- [Work instruction]: In the answer, each line must appear exactly as in the records, and no picture may appear.
Start of Block
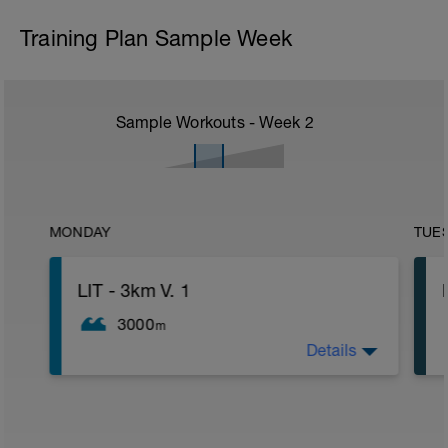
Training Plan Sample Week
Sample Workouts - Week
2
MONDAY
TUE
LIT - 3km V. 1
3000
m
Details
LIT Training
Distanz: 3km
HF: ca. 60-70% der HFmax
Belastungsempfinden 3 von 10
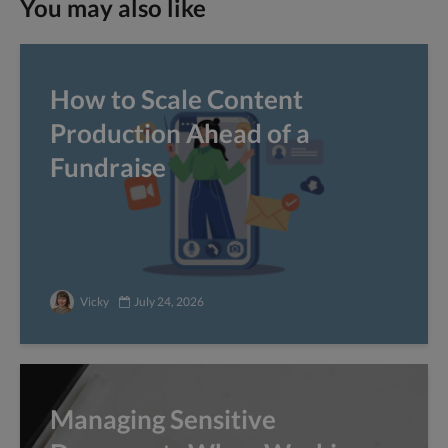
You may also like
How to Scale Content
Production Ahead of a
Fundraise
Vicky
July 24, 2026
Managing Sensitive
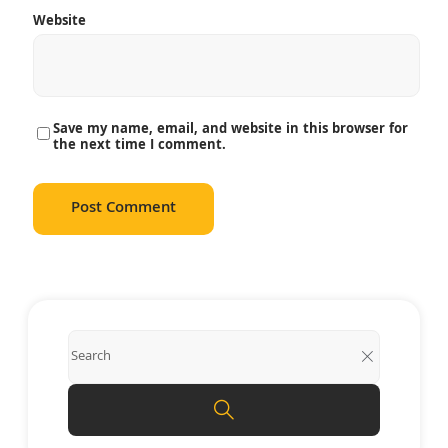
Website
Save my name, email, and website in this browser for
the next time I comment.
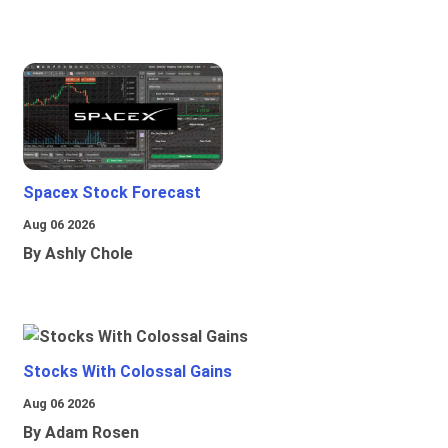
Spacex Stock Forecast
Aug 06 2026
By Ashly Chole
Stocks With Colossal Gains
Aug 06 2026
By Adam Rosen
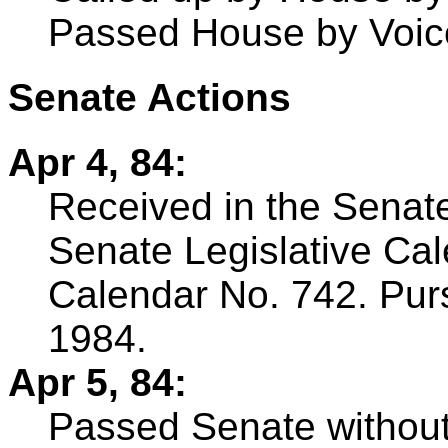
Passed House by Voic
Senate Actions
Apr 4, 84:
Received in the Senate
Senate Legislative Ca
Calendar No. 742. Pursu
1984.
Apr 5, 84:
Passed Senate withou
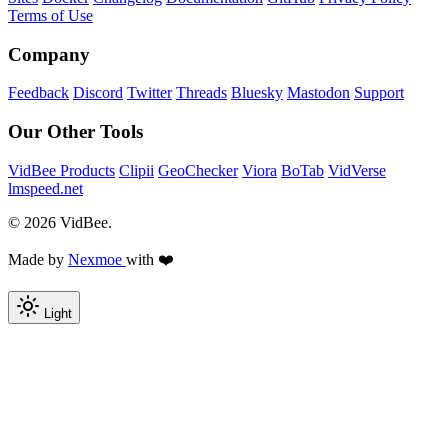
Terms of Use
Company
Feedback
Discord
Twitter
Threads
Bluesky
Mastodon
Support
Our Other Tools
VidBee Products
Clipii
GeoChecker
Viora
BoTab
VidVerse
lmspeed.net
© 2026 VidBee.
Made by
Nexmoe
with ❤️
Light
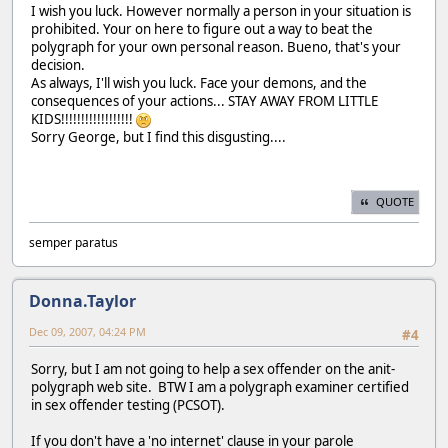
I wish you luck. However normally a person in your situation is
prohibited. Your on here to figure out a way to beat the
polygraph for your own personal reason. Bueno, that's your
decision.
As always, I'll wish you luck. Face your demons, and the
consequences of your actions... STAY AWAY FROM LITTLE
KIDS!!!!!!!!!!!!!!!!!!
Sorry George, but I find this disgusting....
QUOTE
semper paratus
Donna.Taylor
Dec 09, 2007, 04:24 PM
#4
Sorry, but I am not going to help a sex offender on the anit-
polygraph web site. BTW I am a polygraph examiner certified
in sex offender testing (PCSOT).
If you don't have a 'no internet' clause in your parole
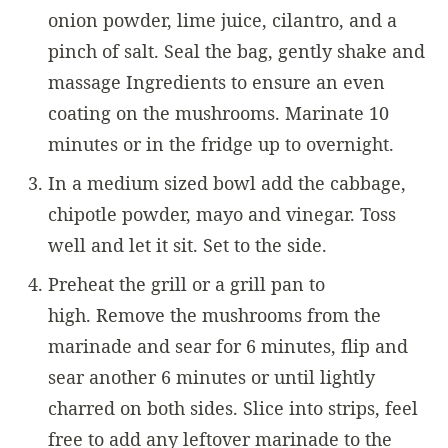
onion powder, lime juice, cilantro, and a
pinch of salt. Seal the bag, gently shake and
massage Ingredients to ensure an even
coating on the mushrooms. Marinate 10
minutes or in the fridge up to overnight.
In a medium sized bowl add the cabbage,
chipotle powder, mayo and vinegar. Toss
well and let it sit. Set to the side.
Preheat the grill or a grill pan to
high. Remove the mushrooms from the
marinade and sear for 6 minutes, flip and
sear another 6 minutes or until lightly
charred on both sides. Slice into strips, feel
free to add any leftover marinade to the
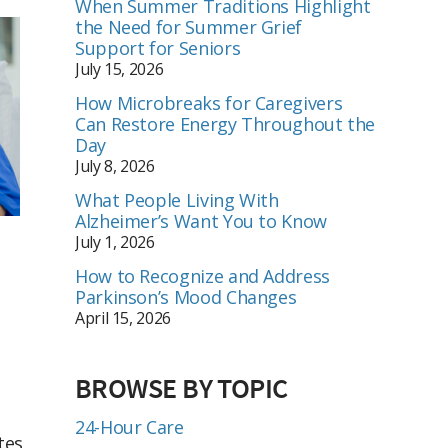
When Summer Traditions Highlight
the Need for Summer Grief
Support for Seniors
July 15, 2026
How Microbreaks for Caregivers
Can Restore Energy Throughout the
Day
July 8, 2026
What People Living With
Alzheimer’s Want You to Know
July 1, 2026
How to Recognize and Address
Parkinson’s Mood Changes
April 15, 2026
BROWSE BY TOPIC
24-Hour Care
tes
End of Block
- [Solution for this problem]:
Training Plan Sample Week
Sample Workouts - Week
2
MONDAY
TUE
LIT - 3km V. 1
3000
m
Details
LIT Training
Distanz: 3km
HF: ca. 60-70% der HFmax
Belastungsempfinden 3 von 10
You may also like
How to Scale Content
Production Ahead of a
Fundraise
Vicky
July 24, 2026
Managing Sensitive
Website
Save my name, email, and website in this browser for
the next time I comment.
Spacex Stock Forecast
Aug 06 2026
By Ashly Chole
Stocks With Colossal Gains
Aug 06 2026
By Adam Rosen
Passed House by Voic
Senate Actions
Apr 4, 84:
Received in the Senate
Senate Legislative Ca
Calendar No. 742. Pursu
1984.
Apr 5, 84:
Passed Senate withou
Terms of Use
Company
Feedback
Discord
Twitter
Threads
Bluesky
Mastodon
Support
Our Other Tools
VidBee Products
Clipii
GeoChecker
Viora
BoTab
VidVerse
lmspeed.net
© 2026 VidBee.
Made by
Nexmoe
with ❤️
Light
I wish you luck. However normally a person in your situation is
prohibited. Your on here to figure out a way to beat the
polygraph for your own personal reason. Bueno, that's your
decision.
As always, I'll wish you luck. Face your demons, and the
consequences of your actions... STAY AWAY FROM LITTLE
KIDS!!!!!!!!!!!!!!!!!!
Sorry George, but I find this disgusting....
QUOTE
semper paratus
Donna.Taylor
Dec 09, 2007, 04:24 PM
#4
Sorry, but I am not going to help a sex offender on the anit-
polygraph web site. BTW I am a polygraph examiner certified
in sex offender testing (PCSOT).
If you don't have a 'no internet' clause in your parole
onion powder, lime juice, cilantro, and a
pinch of salt. Seal the bag, gently shake and
massage Ingredients to ensure an even
coating on the mushrooms. Marinate 10
minutes or in the fridge up to overnight.
In a medium sized bowl add the cabbage,
chipotle powder, mayo and vinegar. Toss
well and let it sit. Set to the side.
Preheat the grill or a grill pan to
high. Remove the mushrooms from the
marinade and sear for 6 minutes, flip and
sear another 6 minutes or until lightly
charred on both sides. Slice into strips, feel
free to add any leftover marinade to the
When Summer Traditions Highlight
the Need for Summer Grief
Support for Seniors
July 15, 2026
How Microbreaks for Caregivers
Can Restore Energy Throughout the
Day
July 8, 2026
What People Living With
Alzheimer’s Want You to Know
July 1, 2026
How to Recognize and Address
Parkinson’s Mood Changes
April 15, 2026
BROWSE BY TOPIC
24-Hour Care
tes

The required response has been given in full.